10 juin 2019 à 8 h 49 min

D’importants chantiers relevant des secteurs privé et public sont à l’arrêt à Bouira. Les projets, qui ont mobilisé des budgets colossaux, sont à l’abandon. Le constat est accablant.

Les entreprises retenues et bénéficiaires des marchés ont carrément déserté les chantiers. Le personnel a été libéré. L’argument financier brandi par les sociétés détentrices de projets ne tient pas la route. Dans la ville de Bouira, tout comme au niveau des communes où les pouvoirs publics ont décidé d’implanter des projets d’utilité publique, le nombre de bâtisses non encore achevées est important. Les retards touchent tous les secteurs. Les délais sont largement dépassés. Les exemples sont légion.

Le nouveau siège de la wilaya, la cour de justice, l’hôpital de M’chedallah, pour ne citer que ces projets mobilisant des centaines de milliards de centimes, sont à l’abandon. Le premier responsable de la wilaya, qui avait qualifié dans un passé récent, à l’occasion d’une session de l’APW, les entreprises retenues de «défaillantes», avait ordonné la résiliation des contrats.

L’instruction du wali n’a pas été exécutée, suscitant ainsi des questionnements. En plus de ces retards, ce sont les constructions anarchiques foisonnant au milieu des cités qui posent problème. Cette situation se répercute négativement sur l’aspect architectural et urbanistique. Les constructions illicites pullulent.

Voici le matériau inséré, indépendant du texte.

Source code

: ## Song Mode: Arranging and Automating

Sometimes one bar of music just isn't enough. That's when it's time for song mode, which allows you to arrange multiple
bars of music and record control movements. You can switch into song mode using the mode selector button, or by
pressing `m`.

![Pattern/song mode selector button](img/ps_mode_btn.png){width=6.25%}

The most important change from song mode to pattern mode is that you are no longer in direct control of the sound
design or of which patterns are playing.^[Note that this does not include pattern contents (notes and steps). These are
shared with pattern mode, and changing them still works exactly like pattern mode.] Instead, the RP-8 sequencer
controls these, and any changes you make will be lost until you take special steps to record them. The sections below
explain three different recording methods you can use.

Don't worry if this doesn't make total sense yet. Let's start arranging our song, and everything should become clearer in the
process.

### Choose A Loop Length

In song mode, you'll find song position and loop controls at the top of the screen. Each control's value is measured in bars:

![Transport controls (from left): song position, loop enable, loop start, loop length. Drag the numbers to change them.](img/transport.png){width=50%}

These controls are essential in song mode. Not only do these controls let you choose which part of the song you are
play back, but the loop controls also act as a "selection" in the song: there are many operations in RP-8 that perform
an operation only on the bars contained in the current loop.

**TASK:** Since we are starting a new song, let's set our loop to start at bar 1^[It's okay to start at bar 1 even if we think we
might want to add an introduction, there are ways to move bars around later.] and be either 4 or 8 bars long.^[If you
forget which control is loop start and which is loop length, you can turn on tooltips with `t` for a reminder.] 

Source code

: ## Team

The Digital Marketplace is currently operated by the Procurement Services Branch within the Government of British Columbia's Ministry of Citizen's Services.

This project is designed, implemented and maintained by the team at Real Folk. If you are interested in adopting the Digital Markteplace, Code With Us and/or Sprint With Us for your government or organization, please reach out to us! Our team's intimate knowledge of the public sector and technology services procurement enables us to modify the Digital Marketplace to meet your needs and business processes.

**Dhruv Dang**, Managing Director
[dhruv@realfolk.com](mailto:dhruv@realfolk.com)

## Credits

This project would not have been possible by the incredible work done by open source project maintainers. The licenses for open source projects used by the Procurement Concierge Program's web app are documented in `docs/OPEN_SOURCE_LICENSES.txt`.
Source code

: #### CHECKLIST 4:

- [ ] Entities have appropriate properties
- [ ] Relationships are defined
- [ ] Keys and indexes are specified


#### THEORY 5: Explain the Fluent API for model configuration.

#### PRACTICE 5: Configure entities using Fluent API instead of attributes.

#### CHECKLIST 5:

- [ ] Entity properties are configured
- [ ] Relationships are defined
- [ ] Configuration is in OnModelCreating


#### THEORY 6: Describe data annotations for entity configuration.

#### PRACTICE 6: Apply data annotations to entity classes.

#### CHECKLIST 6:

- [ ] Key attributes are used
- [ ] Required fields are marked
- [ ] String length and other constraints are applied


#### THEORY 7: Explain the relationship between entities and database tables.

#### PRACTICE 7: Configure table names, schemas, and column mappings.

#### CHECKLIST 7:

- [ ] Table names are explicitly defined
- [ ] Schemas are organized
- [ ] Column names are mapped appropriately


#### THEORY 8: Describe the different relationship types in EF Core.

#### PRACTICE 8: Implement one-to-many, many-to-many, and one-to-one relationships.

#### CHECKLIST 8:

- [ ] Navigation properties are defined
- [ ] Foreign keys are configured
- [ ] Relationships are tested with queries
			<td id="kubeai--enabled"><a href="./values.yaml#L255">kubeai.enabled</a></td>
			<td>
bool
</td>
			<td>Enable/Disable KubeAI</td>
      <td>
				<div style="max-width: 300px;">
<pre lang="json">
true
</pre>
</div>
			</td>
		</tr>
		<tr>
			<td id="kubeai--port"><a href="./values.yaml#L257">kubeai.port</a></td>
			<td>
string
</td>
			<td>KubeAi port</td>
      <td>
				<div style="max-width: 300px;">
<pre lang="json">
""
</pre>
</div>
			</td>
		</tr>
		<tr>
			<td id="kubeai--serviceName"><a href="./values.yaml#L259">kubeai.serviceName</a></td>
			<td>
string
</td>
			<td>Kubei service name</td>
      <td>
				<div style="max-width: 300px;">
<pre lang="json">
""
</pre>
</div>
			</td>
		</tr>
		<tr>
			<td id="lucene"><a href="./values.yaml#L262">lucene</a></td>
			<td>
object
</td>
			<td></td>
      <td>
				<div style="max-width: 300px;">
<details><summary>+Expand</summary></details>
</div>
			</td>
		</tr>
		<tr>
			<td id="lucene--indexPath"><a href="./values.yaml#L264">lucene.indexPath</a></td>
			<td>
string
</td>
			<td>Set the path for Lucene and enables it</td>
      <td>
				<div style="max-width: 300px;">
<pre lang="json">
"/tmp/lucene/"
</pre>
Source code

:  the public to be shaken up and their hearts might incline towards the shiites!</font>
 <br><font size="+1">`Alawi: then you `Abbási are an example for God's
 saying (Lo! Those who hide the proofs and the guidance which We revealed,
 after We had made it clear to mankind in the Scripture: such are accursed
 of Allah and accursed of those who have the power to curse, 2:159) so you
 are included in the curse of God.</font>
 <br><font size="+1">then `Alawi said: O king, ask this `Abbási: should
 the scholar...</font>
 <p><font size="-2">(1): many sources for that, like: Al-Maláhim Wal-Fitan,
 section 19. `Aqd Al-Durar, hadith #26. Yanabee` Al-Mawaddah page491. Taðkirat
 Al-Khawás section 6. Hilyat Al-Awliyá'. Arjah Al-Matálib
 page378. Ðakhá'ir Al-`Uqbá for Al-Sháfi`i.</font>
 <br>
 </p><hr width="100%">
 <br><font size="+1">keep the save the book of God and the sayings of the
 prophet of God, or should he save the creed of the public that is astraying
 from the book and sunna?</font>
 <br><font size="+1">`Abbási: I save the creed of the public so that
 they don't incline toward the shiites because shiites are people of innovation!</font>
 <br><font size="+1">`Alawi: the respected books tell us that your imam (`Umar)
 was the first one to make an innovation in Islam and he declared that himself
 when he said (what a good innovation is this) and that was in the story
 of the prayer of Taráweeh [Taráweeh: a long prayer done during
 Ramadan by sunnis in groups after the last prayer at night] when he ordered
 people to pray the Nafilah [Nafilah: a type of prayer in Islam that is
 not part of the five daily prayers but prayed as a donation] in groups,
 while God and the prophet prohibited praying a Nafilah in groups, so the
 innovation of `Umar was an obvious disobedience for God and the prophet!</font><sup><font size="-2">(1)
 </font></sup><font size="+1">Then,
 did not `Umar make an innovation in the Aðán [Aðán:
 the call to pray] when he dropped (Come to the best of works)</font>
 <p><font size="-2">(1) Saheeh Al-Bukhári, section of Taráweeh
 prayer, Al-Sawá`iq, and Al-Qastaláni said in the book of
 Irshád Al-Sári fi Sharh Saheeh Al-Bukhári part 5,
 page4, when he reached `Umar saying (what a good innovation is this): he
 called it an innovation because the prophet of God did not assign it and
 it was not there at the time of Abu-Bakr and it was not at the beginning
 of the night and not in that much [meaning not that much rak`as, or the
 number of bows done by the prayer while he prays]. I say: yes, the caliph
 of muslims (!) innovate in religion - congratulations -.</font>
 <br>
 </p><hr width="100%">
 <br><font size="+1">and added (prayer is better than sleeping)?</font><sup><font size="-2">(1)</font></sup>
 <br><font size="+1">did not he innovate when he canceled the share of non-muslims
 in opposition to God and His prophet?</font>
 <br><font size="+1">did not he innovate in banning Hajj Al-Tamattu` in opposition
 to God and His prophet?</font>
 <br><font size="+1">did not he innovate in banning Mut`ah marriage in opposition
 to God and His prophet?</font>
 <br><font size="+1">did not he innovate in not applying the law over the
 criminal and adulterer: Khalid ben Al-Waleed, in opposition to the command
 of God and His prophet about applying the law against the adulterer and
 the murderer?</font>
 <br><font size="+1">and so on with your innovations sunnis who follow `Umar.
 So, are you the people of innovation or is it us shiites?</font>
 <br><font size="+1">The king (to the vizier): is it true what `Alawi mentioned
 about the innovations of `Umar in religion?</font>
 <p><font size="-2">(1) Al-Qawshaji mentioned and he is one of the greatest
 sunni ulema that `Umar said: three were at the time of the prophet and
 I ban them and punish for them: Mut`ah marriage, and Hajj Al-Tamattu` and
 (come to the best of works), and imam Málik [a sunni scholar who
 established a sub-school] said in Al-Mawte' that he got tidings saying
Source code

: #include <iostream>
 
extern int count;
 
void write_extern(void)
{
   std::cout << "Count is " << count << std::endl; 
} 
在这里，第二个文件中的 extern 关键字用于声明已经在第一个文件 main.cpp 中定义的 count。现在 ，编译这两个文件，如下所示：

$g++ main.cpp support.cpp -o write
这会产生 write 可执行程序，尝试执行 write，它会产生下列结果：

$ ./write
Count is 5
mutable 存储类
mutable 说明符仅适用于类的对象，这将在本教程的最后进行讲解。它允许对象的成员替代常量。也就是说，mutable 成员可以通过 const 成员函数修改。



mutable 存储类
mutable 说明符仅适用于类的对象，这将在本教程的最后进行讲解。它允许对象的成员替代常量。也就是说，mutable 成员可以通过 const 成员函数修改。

Un fait qui a engendré une urbanisation sauvage. Des immeubles à grande valeur commerciale ont été réalisés au milieu des habitations, sans respect des instruments d’urbanisme. Des promoteurs bénéficiaires de terrains ont érigé des immeubles-dortoirs, sans observer les règles de construction.

Le Plan directeur d’aménagement et d’urbanisme (PDAU) existant n’est pas respecté, témoignent des architectes. «Les projets sont pour la plupart financés à base de crédits contractés au niveau des banques», affirme un architecte, citant des exemples dans lesquels les autorités locales sont mises en cause. Au niveau du nouveau pôle urbain, où plus de 20 000 logements, toutes formules confondues, sont en chantier, l’absence d’aires de jeux et d’espaces de détente a été constatée. «Ce sont des cités- dortoirs. Le cadre de vie des résidents et les normes environnementales n’ont pas été respectés, précise la même source, citant l’exemple de la cité dite ‘‘les Allemands’’, qui regroupe plus de 1000 logements».

Une seule école primaire a été implantée, alors que dans le cadre du PDAU, deux établissements scolaires ont été projetés. Les autorités locales ont décidé d’affecter le terrain destiné à l’implantation des infrastructures éducatives à un promoteur pour la réalisation d’un parc de loisirs et d’un établissement sanitaire privé. La transaction suscite l’intérêt des services de sécurité, qui ont décidé d’éplucher toutes les affaires et autres attributions douteuses du foncier urbain.

Un investisseur, qui s’est accaparé même une partie du terrain de l’Office public omnisports de la wilaya (OPOW), a décidé d’y implanter des salles des fêtes, un hôtel et une résidence.